* Tarefas a realizar
a – Indique todos os anos referidos na entrevista sobre os 50 anos de carreira no fado.
b – Dê seguimento à entrevista sobre os 50 anos de carreira no fado, a partir da última frase.

* Texto
»»
Entrevista de Miguel Alvarenga
- 50 anos de carreira é uma vida, António. Que balanço fazes deste meio século de Fado?
- É, de facto, uma vida! E são, mesmo, 50 anos! Contra factos não há argumentos! Foi em 1970 que lancei o meu primeiro disco, em 1970 que cantei pela primeira vez num programa de televisão e foi em 1970 que dei as primeiras entrevistas em jornais, revistas e rádios. Em 1972 saiu um segundo disco e em 1973 um terceiro. Porém, há que dividir este espaço de 50 anos em dois períodos: um primeiro, de 18 anos, em que a carreira artística assumiu um papel mais secundário, como que uma espécie de hobby e um segundo, de 32 anos, em que a carreira passou a ser a tempo inteiro, exclusiva e a minha única profissão e actividade. O balanço que faço é positivo. Muito positivo! Assumir a carreira a 100% constituiu a minha realização pessoal e não há nada melhor que isso. Como alguém disse: "Faço o que gosto e ainda me pagam para o fazer!". Felizmente que não sou único e que isso pode acontecer em qualquer profissão. É, aliás, o que mais posso desejar para todas as pessoas.
««
* Registos apresentados
»»
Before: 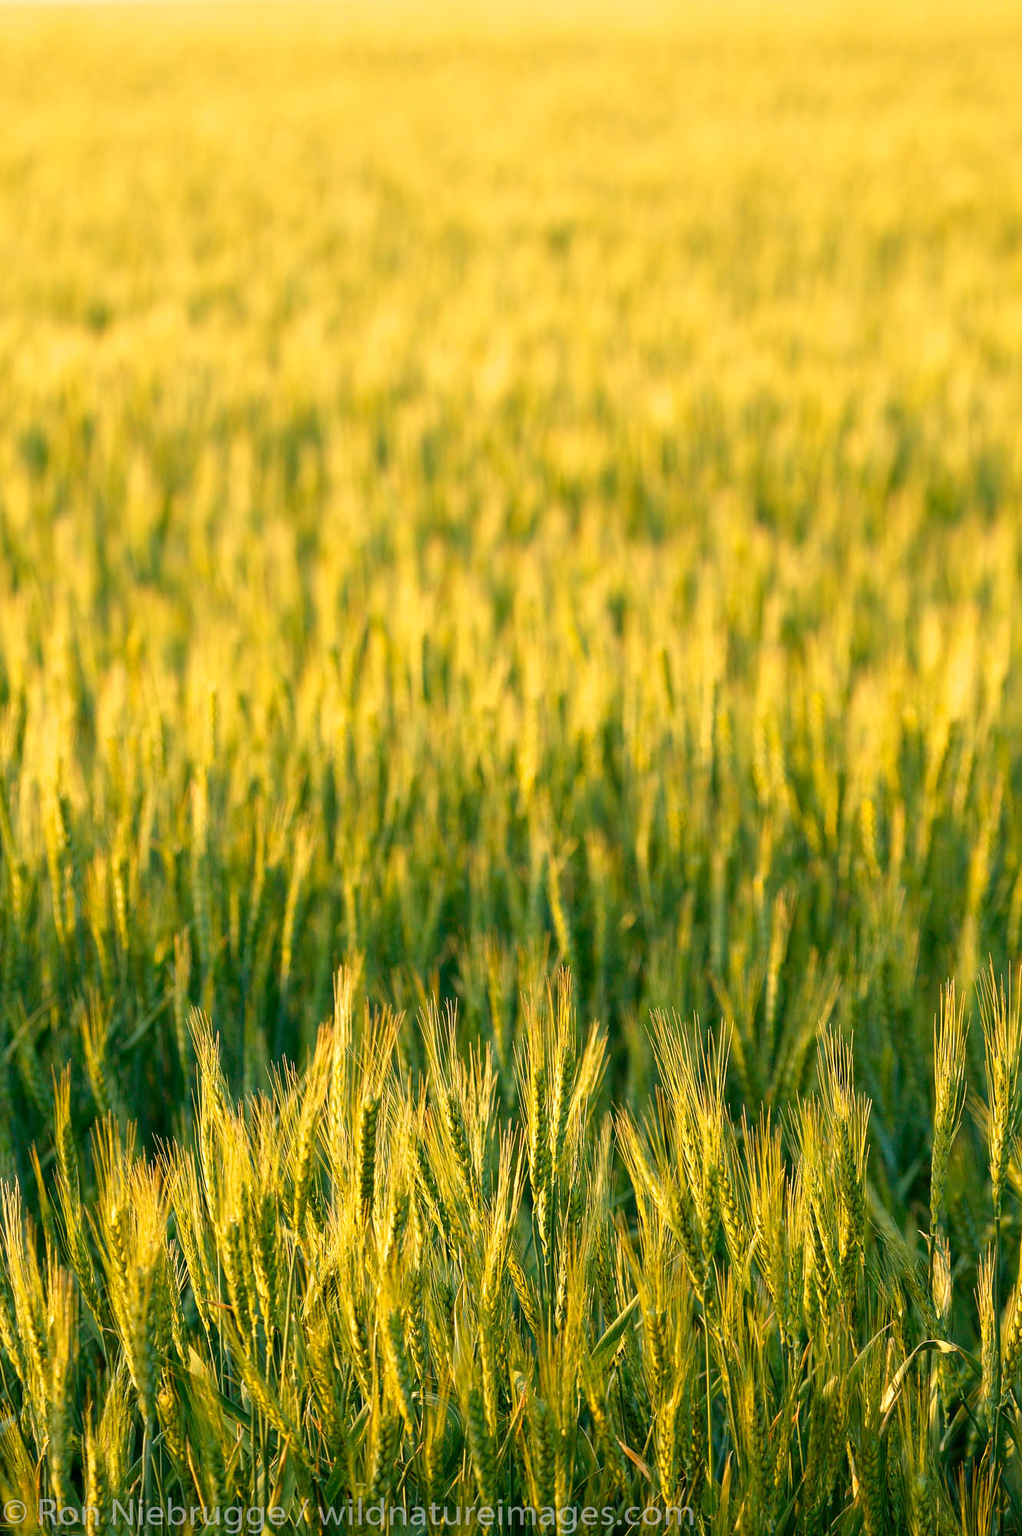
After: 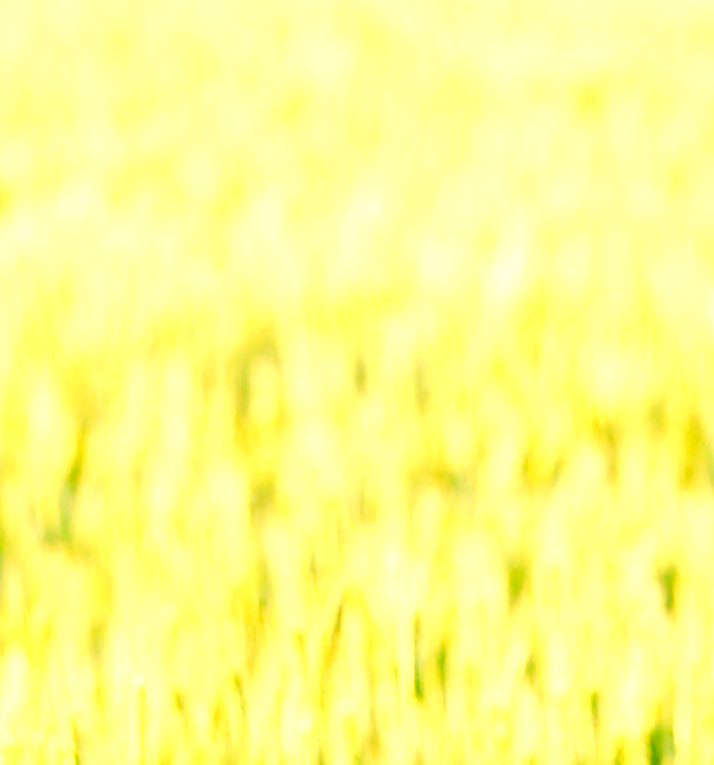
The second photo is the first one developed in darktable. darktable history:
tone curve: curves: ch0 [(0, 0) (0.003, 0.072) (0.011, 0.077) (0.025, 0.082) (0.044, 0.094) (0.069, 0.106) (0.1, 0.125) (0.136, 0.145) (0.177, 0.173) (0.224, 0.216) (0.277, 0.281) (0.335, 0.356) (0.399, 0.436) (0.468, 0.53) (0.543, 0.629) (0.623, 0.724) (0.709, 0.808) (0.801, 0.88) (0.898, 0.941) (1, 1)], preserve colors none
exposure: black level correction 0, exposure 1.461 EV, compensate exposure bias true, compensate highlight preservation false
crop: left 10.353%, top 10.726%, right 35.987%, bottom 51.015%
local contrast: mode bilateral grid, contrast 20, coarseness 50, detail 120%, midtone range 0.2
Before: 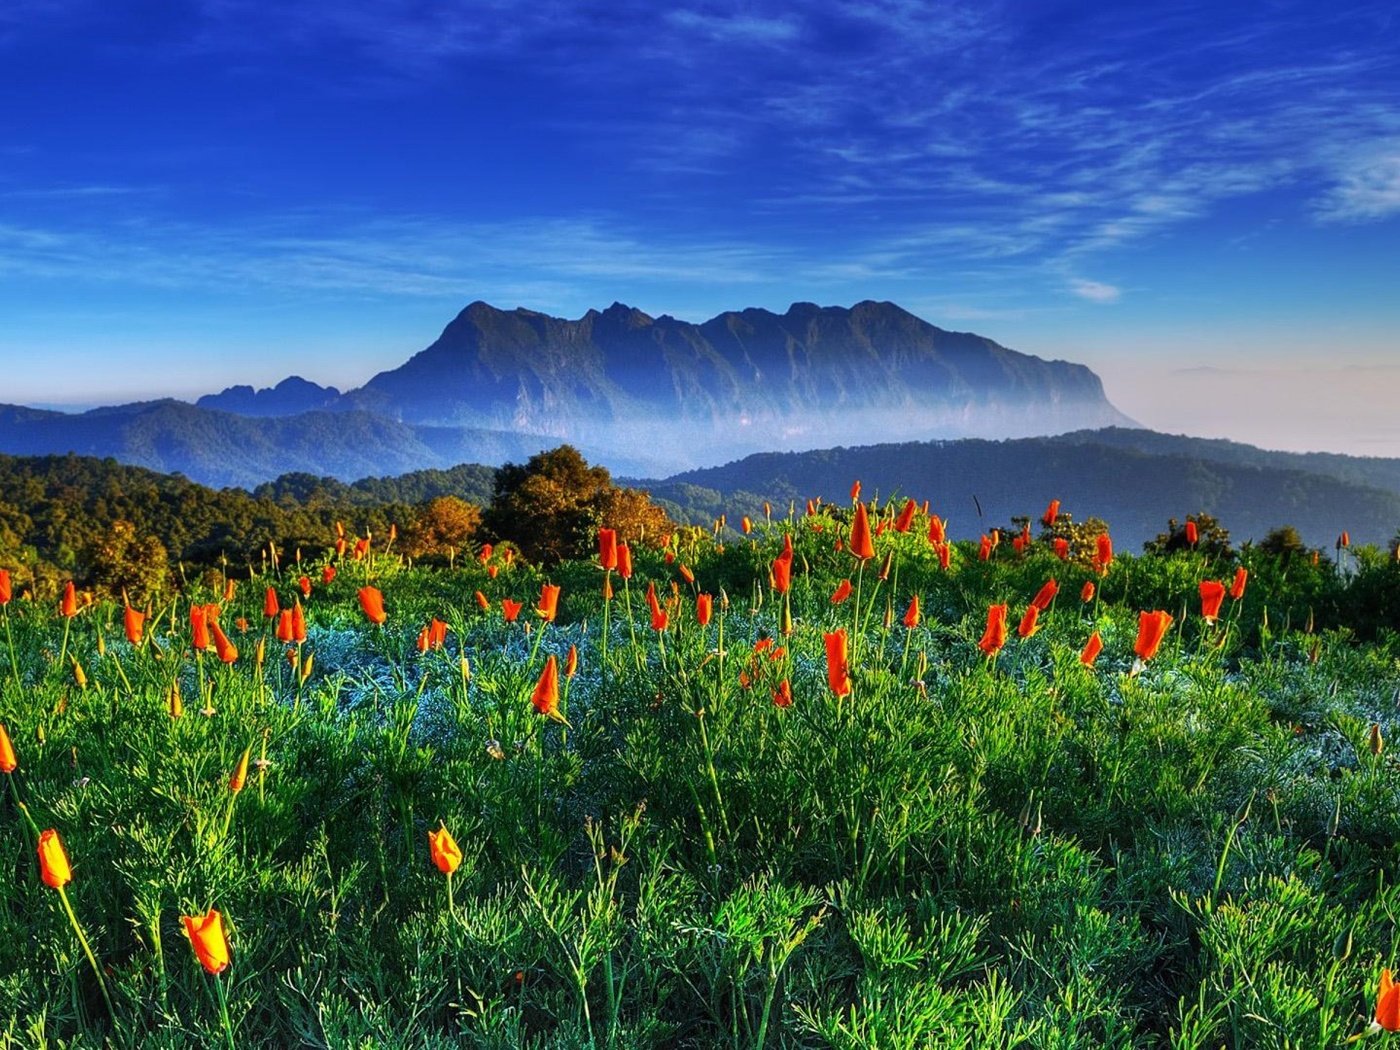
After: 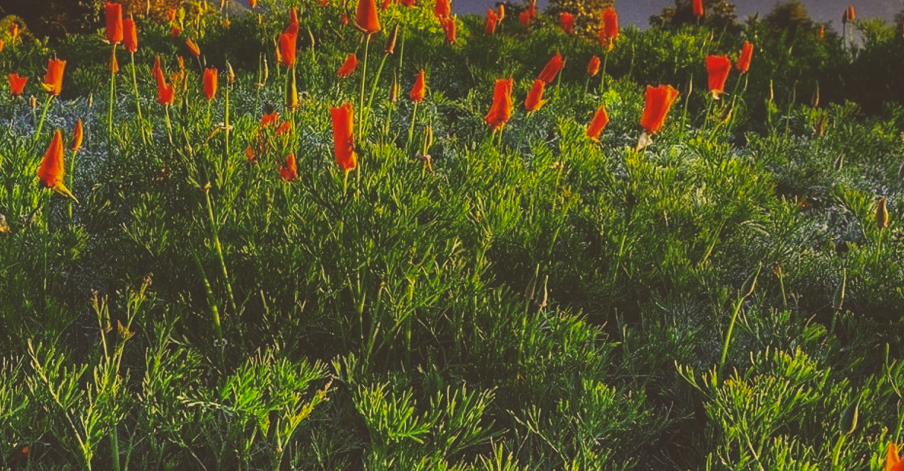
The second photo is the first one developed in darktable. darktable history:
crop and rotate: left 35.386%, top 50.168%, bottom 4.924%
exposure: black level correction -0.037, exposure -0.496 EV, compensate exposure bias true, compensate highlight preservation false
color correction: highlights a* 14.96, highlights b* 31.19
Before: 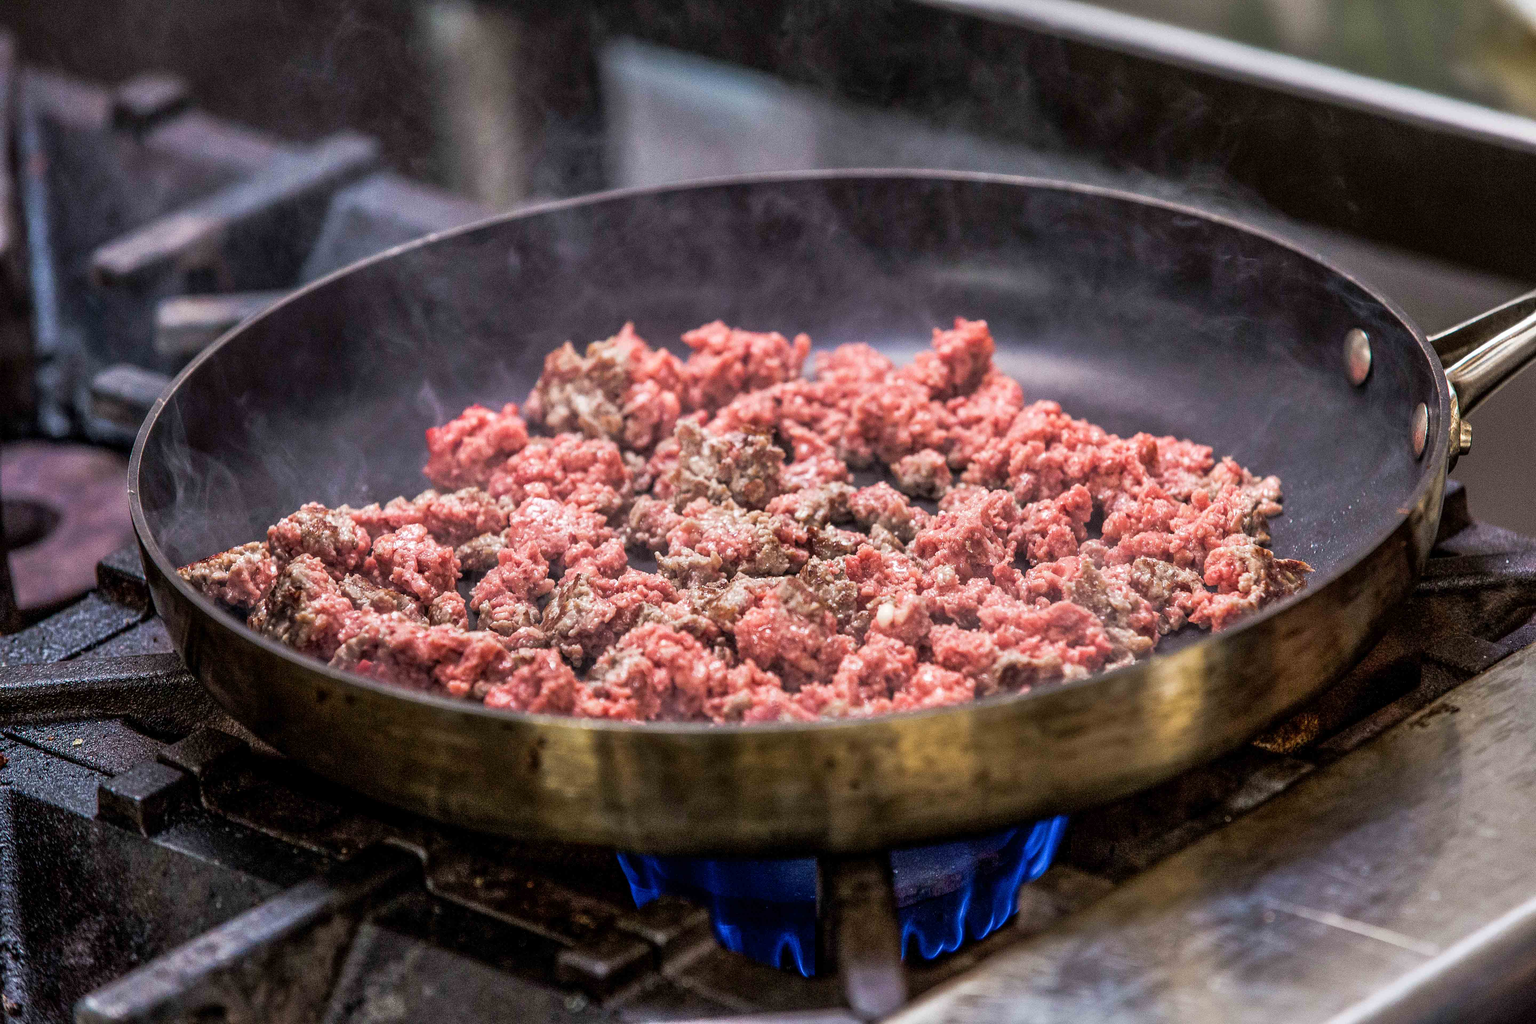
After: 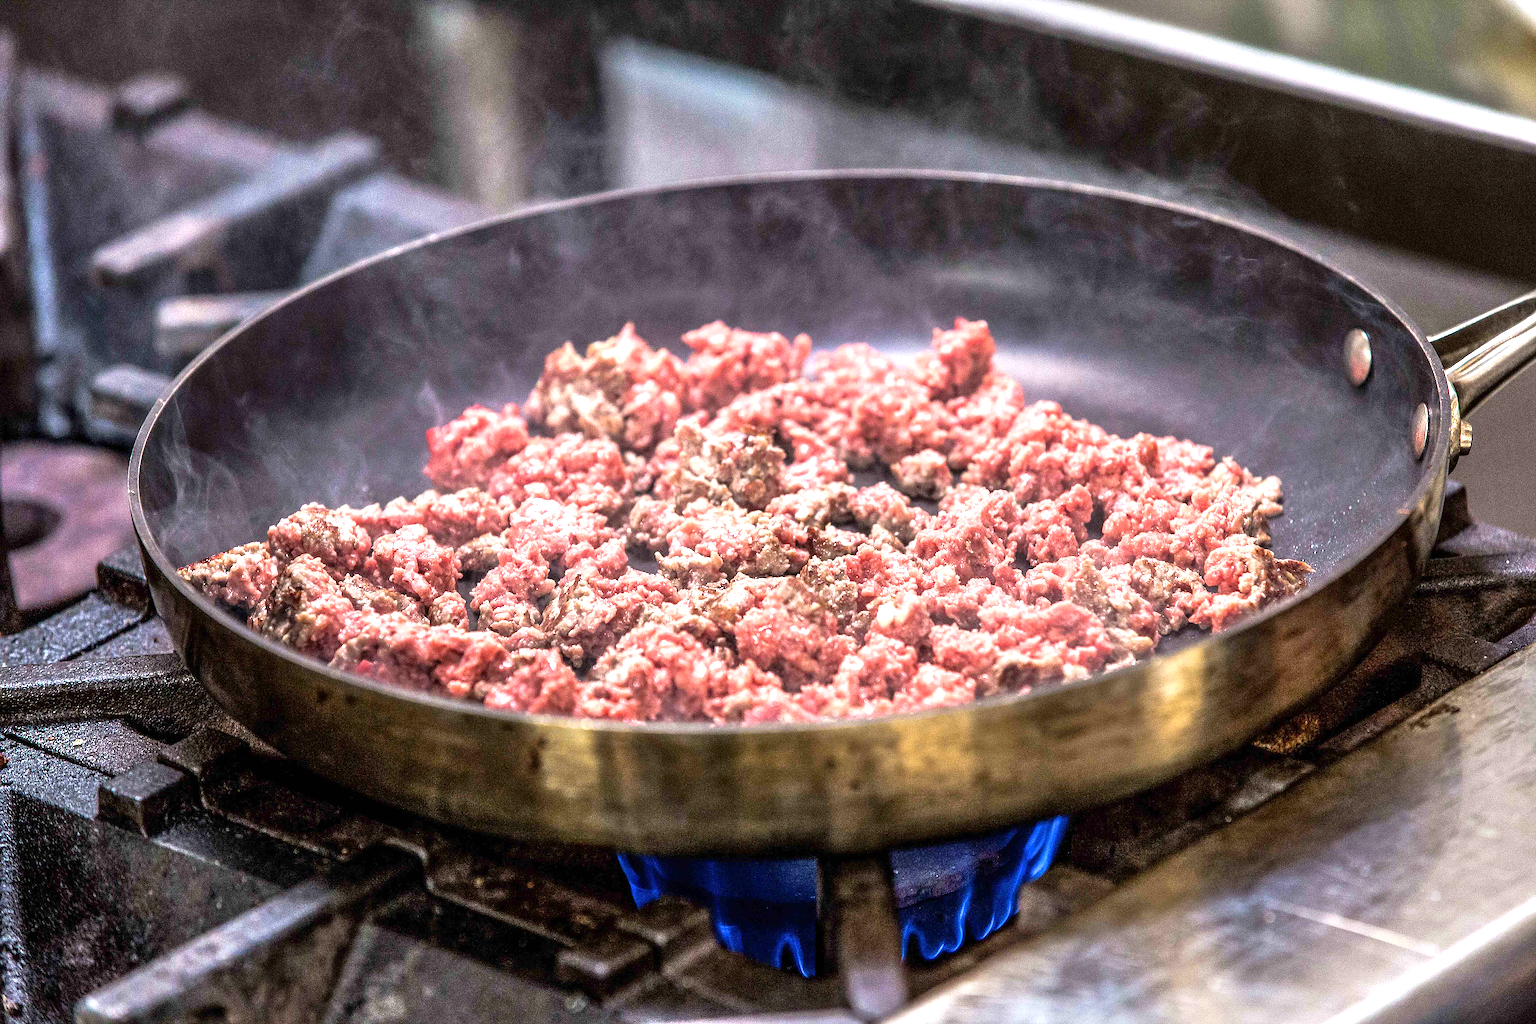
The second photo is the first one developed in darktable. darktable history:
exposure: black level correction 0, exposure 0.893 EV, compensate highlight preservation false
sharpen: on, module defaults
««
* Respostas
a – 1970, 1972, 1973

b –
- Gravaste o primeiro disco em 1970, mais dois em 1972 e 1973, no meio fadista todos te conheciam, mas em 1988 o país inteiro passou a conhecer-te muito melhor com a “Rosa Branca”, uma letra de teu avô materno João Vasconcellos e Sá. É ainda hoje o grande ex-libris da tua carreira?
- Em 1988 gravei o álbum (vinil; ainda não havia CD) "Rosa Branca" mas, francamente, gravei-o com a total convicção de que iria continuar a minha vida de engenheiro e o Fado continuaria a ser um complemento. Fi-lo, e já tenho usado essa imagem, como um pintor amador que, ao longo de anos, tivesse pintado uma série de quadros que apenas eram conhecidos pelos seus familiares e amigos mais íntimos, e decidisse fazer uma exposição para mostrar a todo o público, em geral, a sua obra. Assim fiz e esse álbum teve uma aceitação tão grande, tão inesperada para mim e tão arrebatadora, ao ponto de me levar, em menos de um ano a ter mais de 120 espectáculos, que isso provocou uma total impossibilidade de conjugar as duas profissões. Ganhou aquela que, afinal, mais me realizava! Obviamente que a razão mais forte do êxito desse álbum foi "A Canção da Rosa Branca" (que teve que ficar registada com este título porque já existia o título "Rosa Branca", ainda que os versos do meu avô fossem anteriores, mas não registados) com música minha e que, efectivamente, constitui o ex-libris da minha carreira.
- Tiraste o curso de Engenheiro Mecânico, alguma vez exerceste ou a tua “engenharia” foi sempre o Fado?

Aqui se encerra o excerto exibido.